• [TASK DESCRIPTION]:
Swap "コメント数：" for "Comments:" throughout the text of the records and keep everything else unchanged. Leave the pictures out of your answer.

------------------------------------------------------------------------

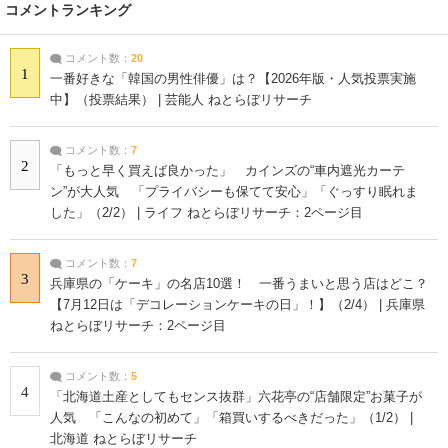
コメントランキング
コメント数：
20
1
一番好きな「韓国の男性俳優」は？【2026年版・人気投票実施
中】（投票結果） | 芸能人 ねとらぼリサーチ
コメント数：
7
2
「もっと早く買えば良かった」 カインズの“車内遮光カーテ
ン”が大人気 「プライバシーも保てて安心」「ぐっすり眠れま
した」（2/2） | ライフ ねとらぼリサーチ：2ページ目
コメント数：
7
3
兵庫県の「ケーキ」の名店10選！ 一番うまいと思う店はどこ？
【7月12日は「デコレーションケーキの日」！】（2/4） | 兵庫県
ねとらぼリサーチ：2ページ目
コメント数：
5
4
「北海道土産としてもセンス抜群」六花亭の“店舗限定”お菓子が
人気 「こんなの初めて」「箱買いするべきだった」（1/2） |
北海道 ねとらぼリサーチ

------------------------------------------------------------------------

• [OUTPUT OF THE TASK]:
コメントランキング
Comments:
20
1
一番好きな「韓国の男性俳優」は？【2026年版・人気投票実施
中】（投票結果） | 芸能人 ねとらぼリサーチ
Comments:
7
2
「もっと早く買えば良かった」 カインズの“車内遮光カーテ
ン”が大人気 「プライバシーも保てて安心」「ぐっすり眠れま
した」（2/2） | ライフ ねとらぼリサーチ：2ページ目
Comments:
7
3
兵庫県の「ケーキ」の名店10選！ 一番うまいと思う店はどこ？
【7月12日は「デコレーションケーキの日」！】（2/4） | 兵庫県
ねとらぼリサーチ：2ページ目
Comments:
5
4
「北海道土産としてもセンス抜群」六花亭の“店舗限定”お菓子が
人気 「こんなの初めて」「箱買いするべきだった」（1/2） |
北海道 ねとらぼリサーチ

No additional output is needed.